Thymosin β4 (Tβ4) and its amino-terminal fragment comprising N-acetyl-seryl-aspartyl-lysyl-proline (Ac-SDKP) have been reported to act as anti-inflammatory and anti-fibrotic agents in vitro and in vivo. In recent papers, we have shown that Tβ4 exerts a widely protective role in mice treated with bleomycin, and in particular, we have demonstrated its inhibitory effects on both inflammation and early fibrosis.
Objectives: In this study, the putative anti-proliferative and anti-fibrogenic effects of Tβ4 and Ac-SDKP were evaluated in vitro. In addition, the effects of Tβ4 up to 21 days were evaluated in the bleomycin mouse model of lung fibrosis.

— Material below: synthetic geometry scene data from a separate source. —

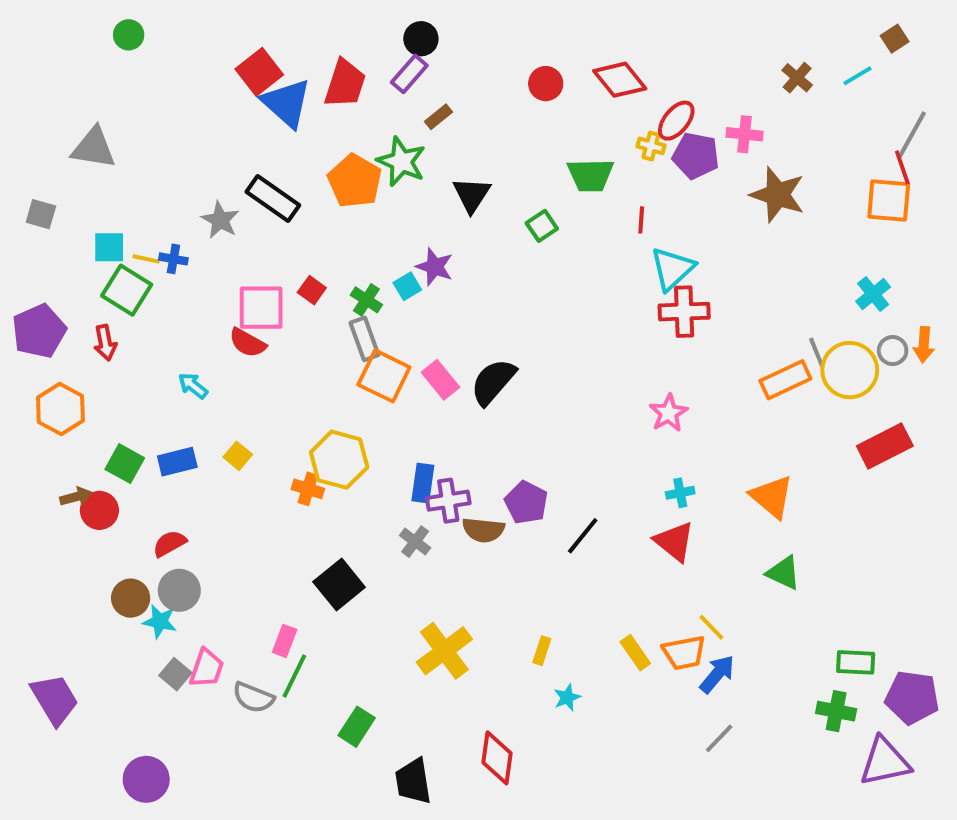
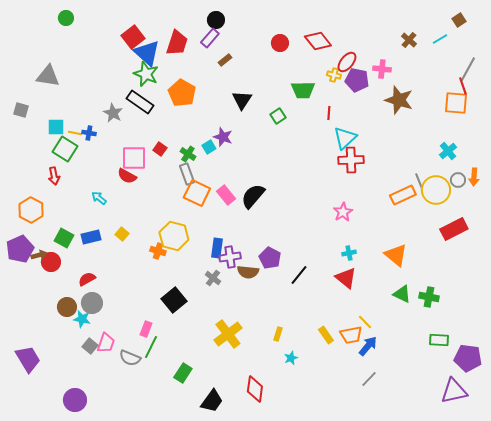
green star: (401, 162) -> (146, 74), moved
purple pentagon: (39, 331) -> (20, 249), moved
green cross: (836, 711) -> (429, 297), moved
black trapezoid: (413, 781) -> (212, 401), turned -135

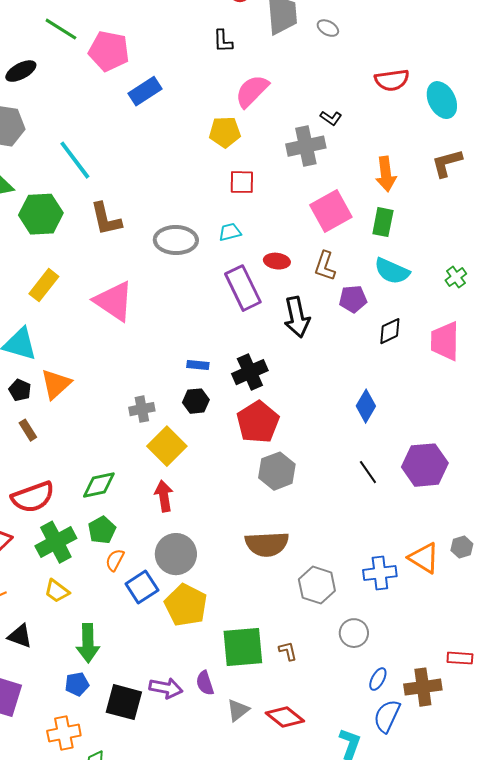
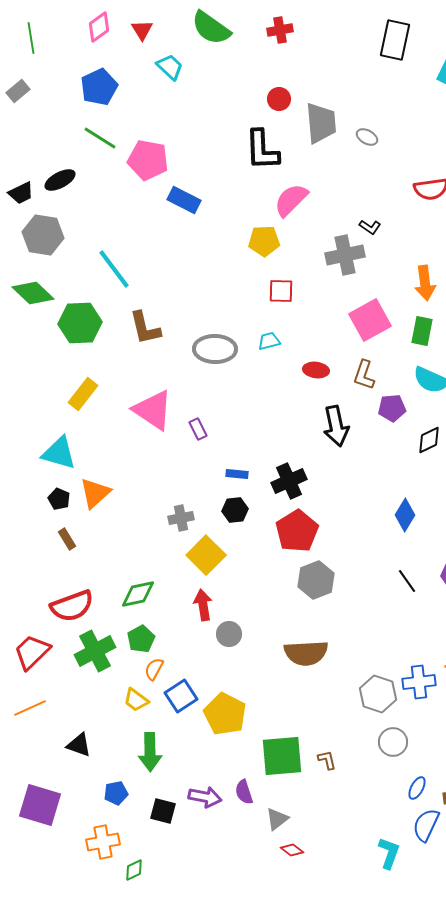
black L-shape: (223, 41) -> (262, 150), size x1.8
blue rectangle: (145, 91) -> (184, 200), turned 60
purple rectangle: (243, 288) -> (198, 429), moved, size x0.5
gray circle: (176, 554) -> (229, 634), moved, size x0.6
gray hexagon: (317, 585) -> (378, 694), moved
yellow trapezoid: (57, 591) -> (136, 700), moved
black triangle: (20, 636) -> (79, 745), moved
green arrow: (88, 643) -> (150, 752), moved
black square: (124, 702) -> (163, 811), size x0.7
red diamond: (285, 717) -> (292, 850), moved, size x0.6

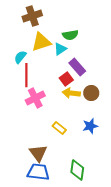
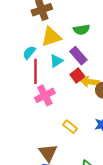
cyan triangle: (60, 49) -> (56, 61), moved
purple rectangle: (77, 67) -> (78, 56), moved
yellow arrow: (71, 93) -> (90, 82), moved

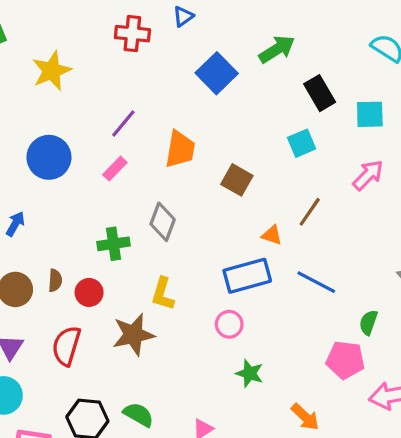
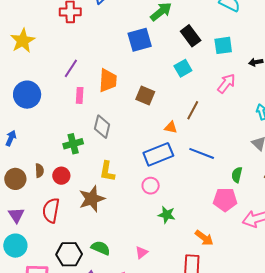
blue square: (217, 73) -> (140, 40), moved, turned 35
pink rectangle: (115, 169) -> (80, 95), moved, turned -35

Methods: We utilized both control and TGF-β-stimulated primary human lung fibroblasts isolated from both idiopathic pulmonary fibrosis (IPF) and control tissues. The in vivo effects of Tβ4 were assessed in CD1 mice treated with bleomycin.
Results: In the in vitro experiments, we observed significant anti-proliferative effects of Ac-SDKP in IPF fibroblasts. In those cells, Ac-SDKP significantly inhibited TGF-β-induced α-SMA and collagen expression, hallmarks of fibroblast differentiation into myofibroblasts triggered by TGF-β. In vivo, despite its previously described protective role in mice treated with bleomycin at 7 days, Tβ4 failed to prevent fibrosis induced by the drug at 14 and 21 days.
Conclusion: We conclude that, compared to Tβ4, Ac-SDKP may have greater potential as an anti-fibrotic agent in the lung. Further in vivo experiments are warranted.
Keywords: Ac-SDKP; CD1 mice; COL-I; TGF-β1; bleomycin; human fibroblasts; idiopathic pulmonary fibrosis; lung fibrosis; thymosin β4; α-SMA.